Despite the heaviness of this whole situation, now being felt most acutely by the street kids, who stood in a sort of aftershock, at loss, it wasn’t going to stop the flood of occupiers approaching Comfort, who all needed a variety of items, tampons, toothbrushes, clean underwear, deodorant, gloves etc., and given hesitation with a reply, would start to look for them themselves, which would very quickly turn our work station into a free for all, of foraging and unneeded take aways. So I set to work, in a manic pace, getting 10 things at once for 10 different people, and having at least 5 of those things not being good enough, for example, not liking the particular color of a pair of clean womans underwear, or a complaint about an otherwise clean and fresh white t-shirt having a small but innocuous stain on it somewhere. One other person may have been helping me, and I can’t remember who, but almost the whole team just sat there coming to grips with Sparrow’s departure, and some, I’m sure, pretending they were coming to grips, really just unwilling to do everything that was needed, morning being a type of rush hour for comfort, high stress and high expenditure of energy.

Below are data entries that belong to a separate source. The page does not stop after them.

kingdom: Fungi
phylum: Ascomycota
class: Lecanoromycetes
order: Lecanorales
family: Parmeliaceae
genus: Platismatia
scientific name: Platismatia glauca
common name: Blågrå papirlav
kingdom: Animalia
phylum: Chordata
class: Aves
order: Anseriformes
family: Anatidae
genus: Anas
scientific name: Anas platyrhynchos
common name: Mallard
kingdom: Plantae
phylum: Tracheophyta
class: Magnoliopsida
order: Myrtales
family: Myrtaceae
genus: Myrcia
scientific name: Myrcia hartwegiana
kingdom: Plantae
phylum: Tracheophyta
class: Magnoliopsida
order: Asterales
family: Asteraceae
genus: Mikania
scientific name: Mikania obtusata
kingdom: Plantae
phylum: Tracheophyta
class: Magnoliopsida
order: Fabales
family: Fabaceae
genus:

I was helping a woman named Sonja, trying to find her a pair of matching gloves, which was the biggest problem 90% of the time, bins full of mismatched choices, all left hands, or one match of thin fabric and the other thick, child’s mitten or fingerless. “Do you guys need help back here since Sparrows gone?” Sonja asked me, “Yes, actually, I could really use some help, if you can.” “Oh sure, I know what every one needs here, and I also know a lot of people ain’t been getting the shit they’re supposed to be getting, and I know those motherfuckers up at SIS ain’t letting us have what we need either, things need to change or there’s gonna be a confrontation, one girl is sick to death, she almost died last night, and they still won’t give her a sleeping bag because they say there are none, but I’ve seen who gets the fucking sleeping bags around here.” “Well”, I said, “you seem like the best person to fight for that stuff, I mean you know what people need and what they’re not getting, so why don’t you be our new point person, take Sparrows place?” “Oh, seriously? I’d love too, but do we need to vote on it?” She asked, with her eyes bugging wide. I turned to the rest of the comfort team, four or five sleepy non working crew, and asked “Proposal to appoint Sonja head of Comfort?” Everyone gave nonchalant upward twinkles, which was a direct democracy symbol for yes. “Alright”, I said, “your in charge now.” “Alright” she starts in, “who wants to run a list up to SIS for me, I’m gonna write down all the shit that we’ve been denied and need, before tonight, so there ain’t no trouble.” Ivan volunteered, “I need to use the bathroom, so I’ll go” he said. Somehow, I knew there was going to be trouble, regardless.